Exercise brief.
In the material below, pictures must be dropped. Repeat exactly, and only, the lines from the line with "right elbow: (239, 671)" to the line with "left front paw: (300, 499)", both ends included.

Dataset.
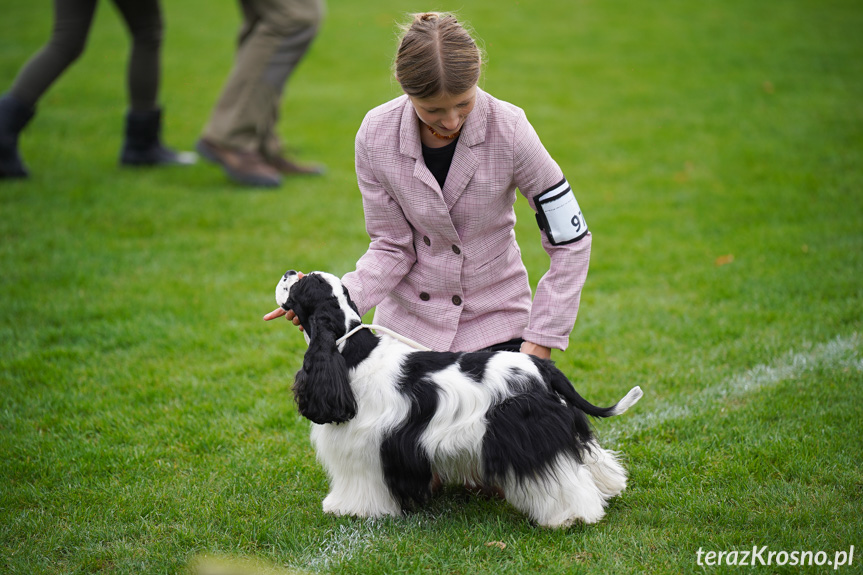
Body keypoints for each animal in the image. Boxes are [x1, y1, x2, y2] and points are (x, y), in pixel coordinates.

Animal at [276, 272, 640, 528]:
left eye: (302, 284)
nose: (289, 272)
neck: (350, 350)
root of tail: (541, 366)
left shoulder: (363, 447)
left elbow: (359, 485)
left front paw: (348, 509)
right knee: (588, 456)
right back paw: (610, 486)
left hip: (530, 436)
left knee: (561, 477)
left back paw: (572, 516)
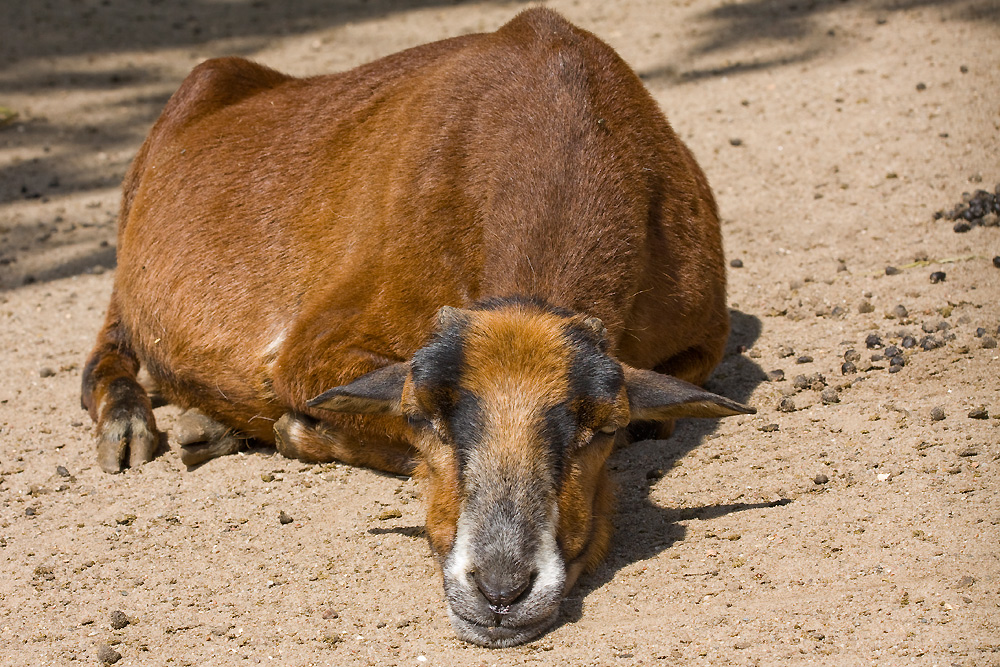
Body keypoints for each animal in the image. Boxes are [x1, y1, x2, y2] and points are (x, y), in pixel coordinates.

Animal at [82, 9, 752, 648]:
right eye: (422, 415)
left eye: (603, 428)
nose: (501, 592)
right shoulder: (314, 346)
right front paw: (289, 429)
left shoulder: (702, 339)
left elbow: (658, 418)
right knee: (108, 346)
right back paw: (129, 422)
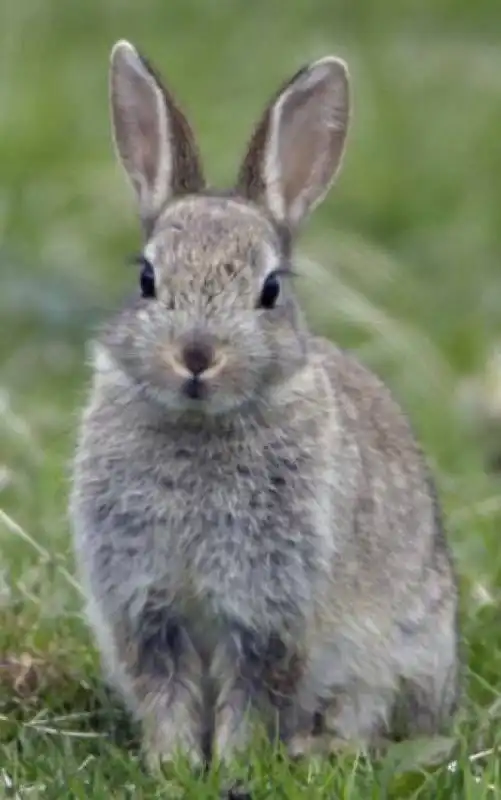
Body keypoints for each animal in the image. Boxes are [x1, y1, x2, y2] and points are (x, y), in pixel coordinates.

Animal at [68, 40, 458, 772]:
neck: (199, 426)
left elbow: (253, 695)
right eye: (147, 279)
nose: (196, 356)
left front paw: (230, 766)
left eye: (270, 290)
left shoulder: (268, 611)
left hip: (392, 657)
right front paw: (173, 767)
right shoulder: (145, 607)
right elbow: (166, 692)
---
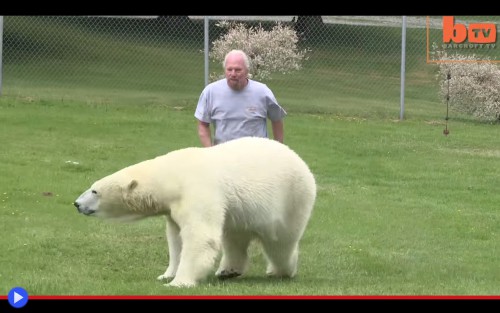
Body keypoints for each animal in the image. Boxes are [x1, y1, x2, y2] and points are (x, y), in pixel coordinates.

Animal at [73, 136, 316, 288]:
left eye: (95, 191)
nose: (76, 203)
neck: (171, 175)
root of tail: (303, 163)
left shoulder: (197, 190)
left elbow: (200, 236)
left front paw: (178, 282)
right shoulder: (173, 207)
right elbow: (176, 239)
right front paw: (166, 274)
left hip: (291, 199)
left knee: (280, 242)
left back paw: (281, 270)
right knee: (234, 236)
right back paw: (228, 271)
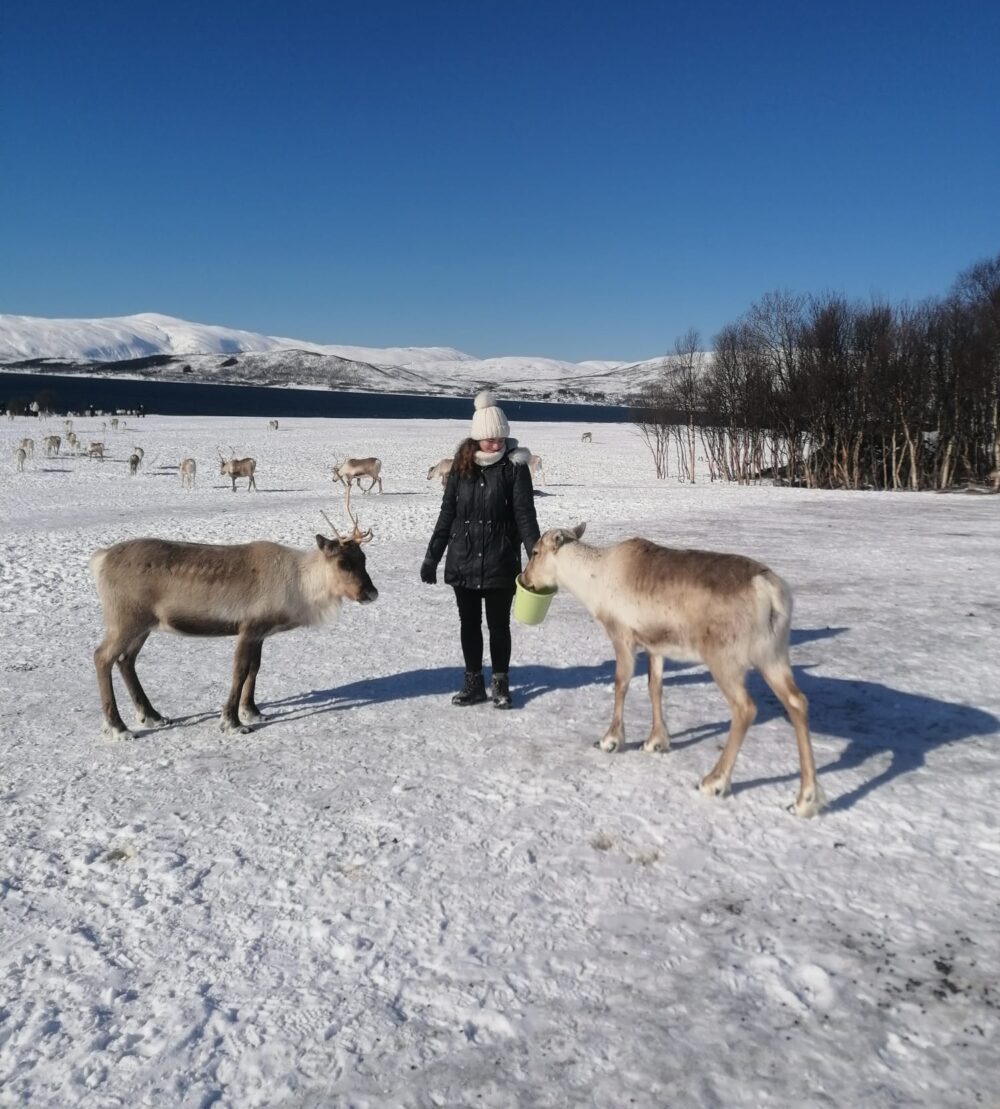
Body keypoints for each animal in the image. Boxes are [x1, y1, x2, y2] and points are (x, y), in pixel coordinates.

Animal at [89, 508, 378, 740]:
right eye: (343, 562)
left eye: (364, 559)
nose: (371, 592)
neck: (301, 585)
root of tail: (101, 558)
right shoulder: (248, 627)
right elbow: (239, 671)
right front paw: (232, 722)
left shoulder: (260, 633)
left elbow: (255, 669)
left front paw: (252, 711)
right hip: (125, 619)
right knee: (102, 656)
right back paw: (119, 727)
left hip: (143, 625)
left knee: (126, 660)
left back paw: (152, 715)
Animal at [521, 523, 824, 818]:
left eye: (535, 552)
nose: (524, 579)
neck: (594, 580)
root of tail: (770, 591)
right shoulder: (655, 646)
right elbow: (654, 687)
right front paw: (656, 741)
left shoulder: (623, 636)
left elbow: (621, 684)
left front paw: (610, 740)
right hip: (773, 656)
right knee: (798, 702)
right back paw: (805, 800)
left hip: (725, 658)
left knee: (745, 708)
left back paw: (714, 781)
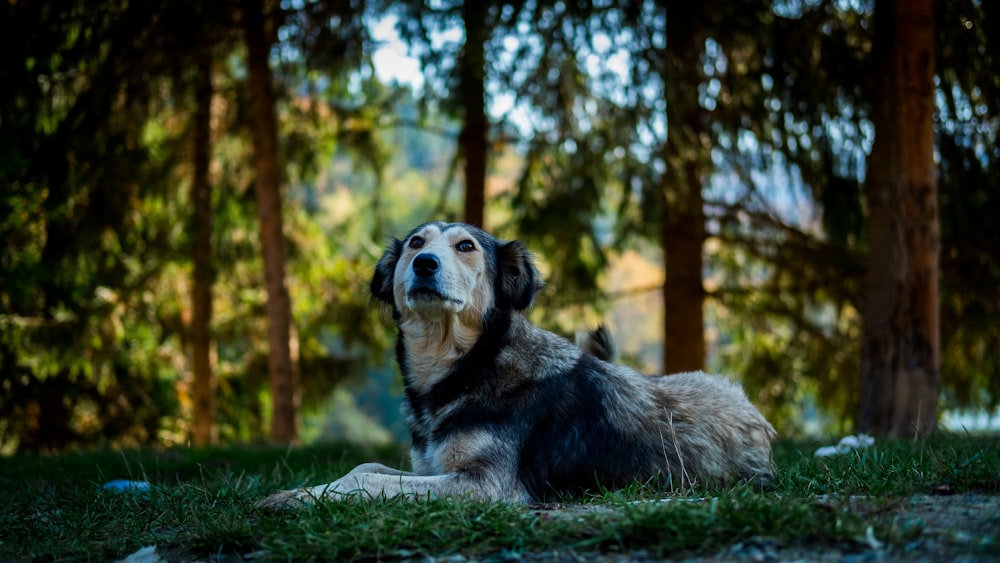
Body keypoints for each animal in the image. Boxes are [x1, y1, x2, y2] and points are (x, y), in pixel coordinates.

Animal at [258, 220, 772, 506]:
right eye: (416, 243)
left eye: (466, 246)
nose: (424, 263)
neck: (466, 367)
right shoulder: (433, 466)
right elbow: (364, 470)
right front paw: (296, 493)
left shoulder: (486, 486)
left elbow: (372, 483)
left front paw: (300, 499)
--
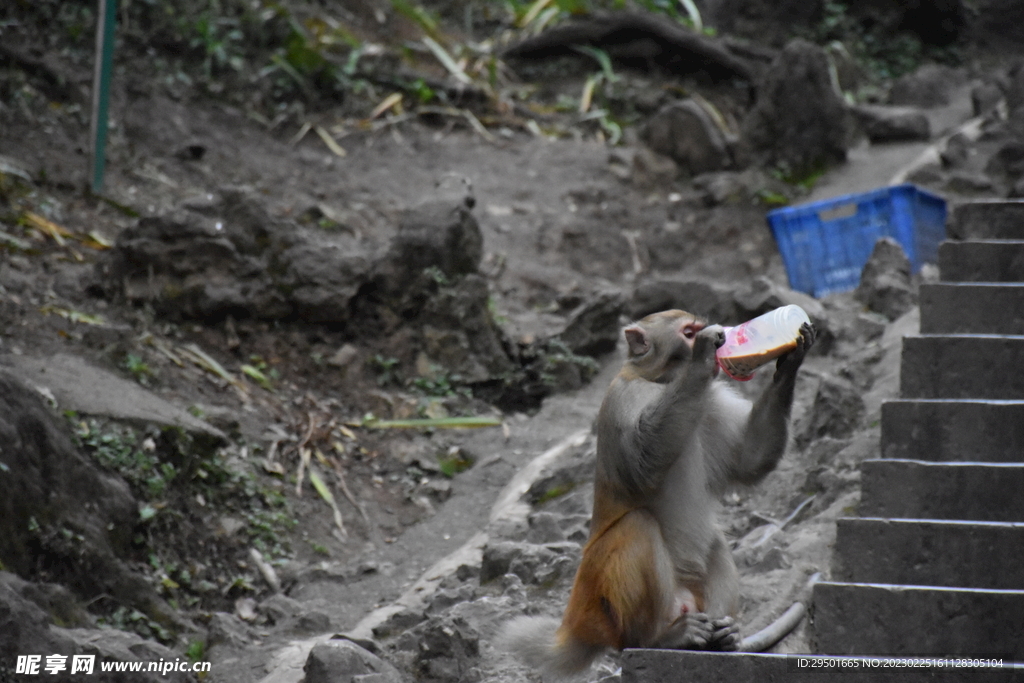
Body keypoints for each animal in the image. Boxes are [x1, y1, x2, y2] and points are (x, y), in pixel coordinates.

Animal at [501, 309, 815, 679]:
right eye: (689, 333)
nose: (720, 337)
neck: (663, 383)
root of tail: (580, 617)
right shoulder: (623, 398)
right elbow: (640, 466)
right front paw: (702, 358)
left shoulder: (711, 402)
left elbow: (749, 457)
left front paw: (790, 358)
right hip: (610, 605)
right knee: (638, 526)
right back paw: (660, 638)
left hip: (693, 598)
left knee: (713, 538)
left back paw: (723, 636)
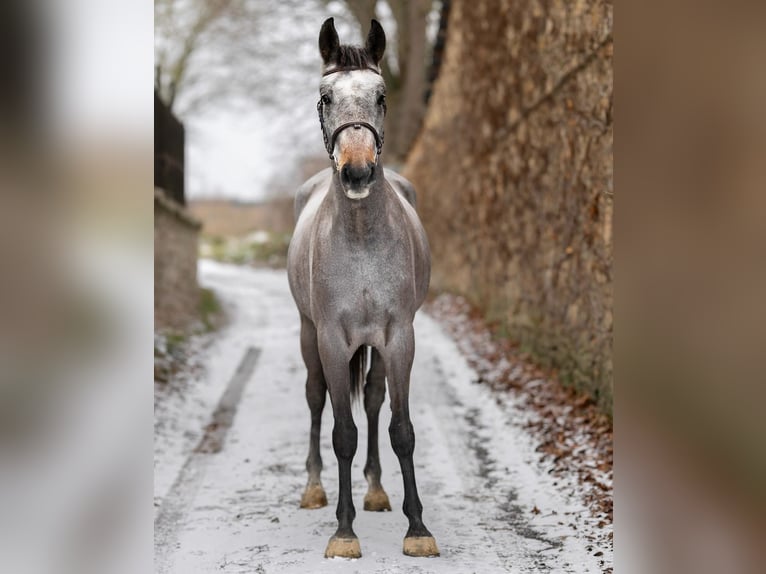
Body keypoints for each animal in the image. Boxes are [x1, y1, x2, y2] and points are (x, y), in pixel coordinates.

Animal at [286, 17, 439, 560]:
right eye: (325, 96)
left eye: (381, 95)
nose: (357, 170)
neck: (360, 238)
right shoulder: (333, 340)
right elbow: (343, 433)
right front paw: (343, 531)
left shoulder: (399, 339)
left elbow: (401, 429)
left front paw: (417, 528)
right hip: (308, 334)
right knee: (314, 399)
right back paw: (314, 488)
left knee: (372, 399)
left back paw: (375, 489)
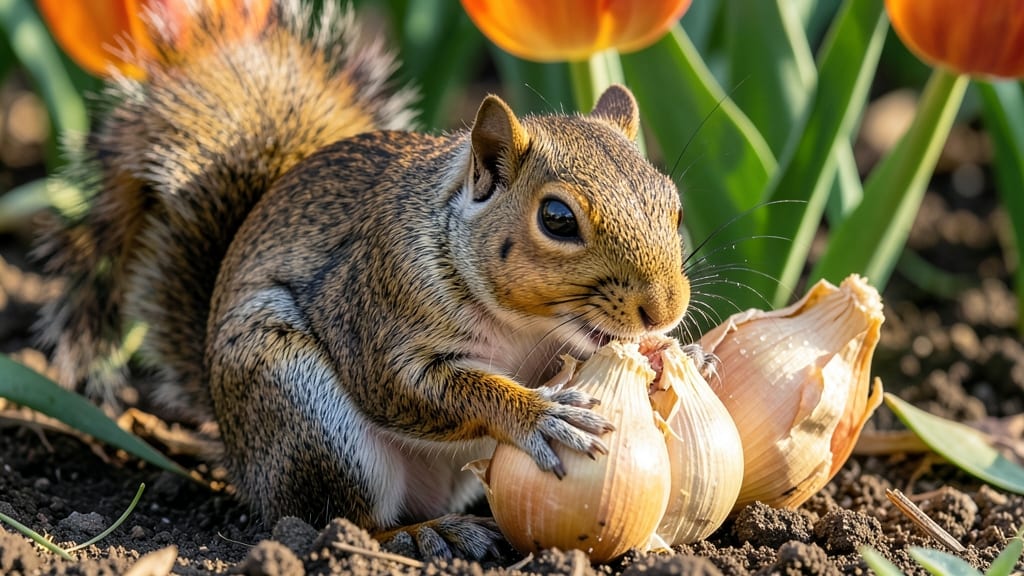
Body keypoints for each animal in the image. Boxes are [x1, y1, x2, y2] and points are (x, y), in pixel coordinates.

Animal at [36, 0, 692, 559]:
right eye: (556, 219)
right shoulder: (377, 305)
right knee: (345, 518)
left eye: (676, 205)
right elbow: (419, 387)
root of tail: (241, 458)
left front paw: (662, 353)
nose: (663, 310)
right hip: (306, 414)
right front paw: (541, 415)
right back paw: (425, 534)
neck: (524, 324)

Written answer.
right elbow: (239, 671)
right front paw: (232, 722)
left shoulder: (260, 633)
left elbow: (255, 669)
left front paw: (252, 711)
right hip: (125, 619)
right knee: (102, 656)
right back paw: (119, 727)
left hip: (143, 625)
left knee: (126, 660)
left back paw: (152, 715)
Animal at [521, 523, 824, 818]:
left eye: (535, 552)
nose: (524, 579)
neck: (594, 580)
root of tail: (770, 591)
right shoulder: (655, 646)
right elbow: (654, 687)
right front paw: (656, 741)
left shoulder: (623, 636)
left elbow: (621, 684)
left front paw: (610, 740)
right hip: (773, 656)
right knee: (798, 702)
right back paw: (805, 800)
left hip: (725, 658)
left knee: (745, 708)
left back paw: (714, 781)
Body keypoints for each animal in the image. Boxes are [x1, y1, x2, y2] and points are (x, y), in pixel coordinates.

Animal at [258, 220, 772, 506]:
right eye: (416, 243)
left eye: (466, 246)
nose: (424, 263)
neck: (466, 367)
right shoulder: (433, 466)
right elbow: (364, 470)
right front paw: (296, 493)
left shoulder: (486, 486)
left elbow: (372, 483)
left front paw: (300, 499)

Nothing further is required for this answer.